Problem requirements
Every line below that includes the word "projected" needs to be copied.

Records from a dataset
****************************************

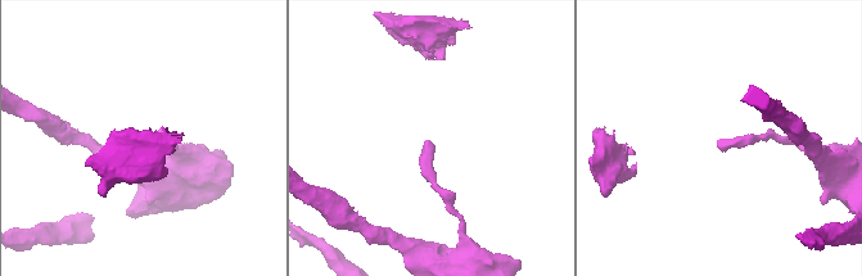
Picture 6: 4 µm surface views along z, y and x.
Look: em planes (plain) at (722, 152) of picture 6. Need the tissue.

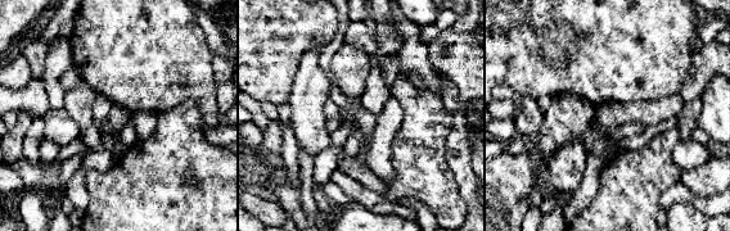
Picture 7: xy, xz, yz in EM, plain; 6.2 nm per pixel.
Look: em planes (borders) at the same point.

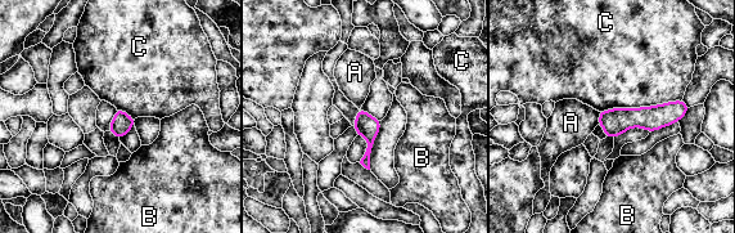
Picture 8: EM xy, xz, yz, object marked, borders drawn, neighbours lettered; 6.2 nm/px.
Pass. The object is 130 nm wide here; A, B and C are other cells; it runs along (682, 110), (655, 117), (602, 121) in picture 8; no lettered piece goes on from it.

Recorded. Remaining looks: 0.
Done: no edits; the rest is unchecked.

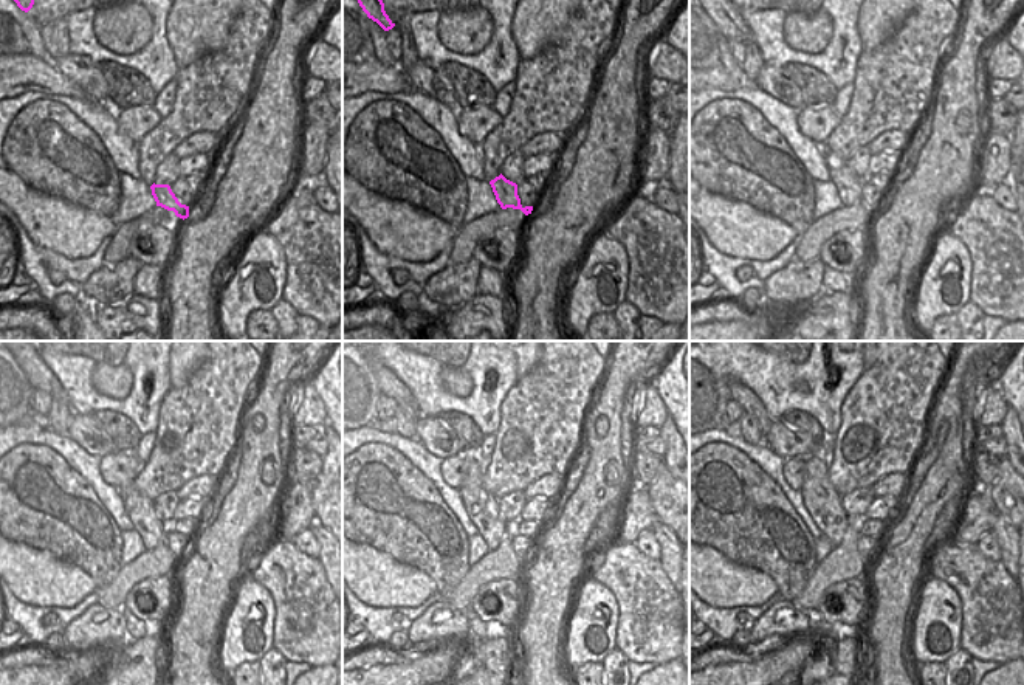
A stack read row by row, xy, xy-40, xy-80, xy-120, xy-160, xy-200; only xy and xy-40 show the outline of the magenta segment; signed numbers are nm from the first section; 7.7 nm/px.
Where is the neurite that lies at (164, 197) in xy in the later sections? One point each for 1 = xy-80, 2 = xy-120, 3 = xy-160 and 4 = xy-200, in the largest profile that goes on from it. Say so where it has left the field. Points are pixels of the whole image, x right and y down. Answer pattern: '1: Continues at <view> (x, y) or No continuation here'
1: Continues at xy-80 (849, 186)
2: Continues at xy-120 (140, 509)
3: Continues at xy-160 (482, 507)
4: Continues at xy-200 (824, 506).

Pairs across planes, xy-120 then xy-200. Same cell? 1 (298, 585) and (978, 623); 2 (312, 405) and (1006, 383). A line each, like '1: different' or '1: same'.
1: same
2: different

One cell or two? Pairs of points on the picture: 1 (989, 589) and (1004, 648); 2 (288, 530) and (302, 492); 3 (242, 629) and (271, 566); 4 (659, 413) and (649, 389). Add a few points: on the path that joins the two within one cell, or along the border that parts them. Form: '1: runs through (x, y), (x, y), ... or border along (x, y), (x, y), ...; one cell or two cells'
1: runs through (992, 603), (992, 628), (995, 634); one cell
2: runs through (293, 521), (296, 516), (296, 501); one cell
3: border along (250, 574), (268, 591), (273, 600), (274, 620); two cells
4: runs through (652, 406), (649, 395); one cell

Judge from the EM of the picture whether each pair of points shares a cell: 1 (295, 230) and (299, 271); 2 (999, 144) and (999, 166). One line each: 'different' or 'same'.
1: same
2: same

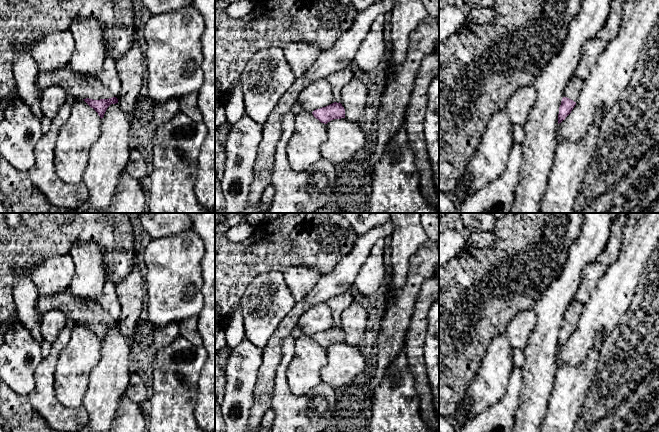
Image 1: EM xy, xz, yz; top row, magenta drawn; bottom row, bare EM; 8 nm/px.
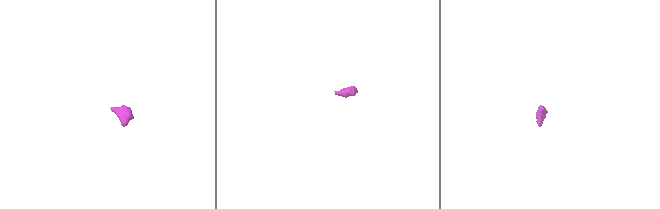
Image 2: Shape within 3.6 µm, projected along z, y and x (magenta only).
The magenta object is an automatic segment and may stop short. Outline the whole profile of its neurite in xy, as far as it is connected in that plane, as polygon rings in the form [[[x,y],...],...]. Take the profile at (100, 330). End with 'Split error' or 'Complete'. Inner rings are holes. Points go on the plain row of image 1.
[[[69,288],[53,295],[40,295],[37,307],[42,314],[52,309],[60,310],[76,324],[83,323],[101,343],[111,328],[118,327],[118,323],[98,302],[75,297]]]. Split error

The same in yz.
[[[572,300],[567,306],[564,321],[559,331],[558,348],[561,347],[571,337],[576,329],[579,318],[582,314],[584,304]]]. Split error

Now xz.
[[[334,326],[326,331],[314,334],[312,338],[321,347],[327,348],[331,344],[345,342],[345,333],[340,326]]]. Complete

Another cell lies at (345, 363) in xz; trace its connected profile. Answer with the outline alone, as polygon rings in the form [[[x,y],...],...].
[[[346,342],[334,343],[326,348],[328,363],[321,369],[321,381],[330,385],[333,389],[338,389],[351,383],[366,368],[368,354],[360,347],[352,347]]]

****************************************

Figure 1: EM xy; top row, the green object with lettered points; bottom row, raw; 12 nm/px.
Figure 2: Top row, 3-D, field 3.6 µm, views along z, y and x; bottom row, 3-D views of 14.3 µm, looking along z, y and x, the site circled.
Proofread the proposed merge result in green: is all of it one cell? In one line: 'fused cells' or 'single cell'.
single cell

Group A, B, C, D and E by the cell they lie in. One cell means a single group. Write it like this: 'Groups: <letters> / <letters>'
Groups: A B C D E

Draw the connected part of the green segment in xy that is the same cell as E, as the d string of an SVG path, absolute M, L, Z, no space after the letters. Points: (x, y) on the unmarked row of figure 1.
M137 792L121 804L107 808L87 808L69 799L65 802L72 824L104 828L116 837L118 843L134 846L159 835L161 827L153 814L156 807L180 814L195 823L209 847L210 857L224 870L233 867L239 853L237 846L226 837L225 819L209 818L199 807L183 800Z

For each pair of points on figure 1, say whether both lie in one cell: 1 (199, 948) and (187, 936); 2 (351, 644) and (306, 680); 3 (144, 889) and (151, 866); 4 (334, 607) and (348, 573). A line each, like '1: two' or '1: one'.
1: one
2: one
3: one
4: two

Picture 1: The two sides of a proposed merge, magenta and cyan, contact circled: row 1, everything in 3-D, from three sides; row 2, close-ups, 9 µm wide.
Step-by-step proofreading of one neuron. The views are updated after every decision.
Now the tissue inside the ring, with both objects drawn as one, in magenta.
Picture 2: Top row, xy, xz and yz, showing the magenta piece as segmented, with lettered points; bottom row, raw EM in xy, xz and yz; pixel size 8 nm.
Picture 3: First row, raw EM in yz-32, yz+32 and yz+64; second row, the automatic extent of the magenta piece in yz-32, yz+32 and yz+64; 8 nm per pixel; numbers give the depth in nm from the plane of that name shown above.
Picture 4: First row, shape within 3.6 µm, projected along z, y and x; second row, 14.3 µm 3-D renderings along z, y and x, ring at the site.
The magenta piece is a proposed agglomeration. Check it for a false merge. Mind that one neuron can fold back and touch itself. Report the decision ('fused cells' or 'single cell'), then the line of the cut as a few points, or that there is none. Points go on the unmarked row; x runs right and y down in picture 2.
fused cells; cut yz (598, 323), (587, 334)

****************************************

Solution for this task
Image 2: Shape within 3.6 µm, projected along z, y and x (magenta only).
Picture 4: First row, shape within 3.6 µm, projected along z, y and x; second row, 14.3 µm 3-D renderings along z, y and x, ring at the site.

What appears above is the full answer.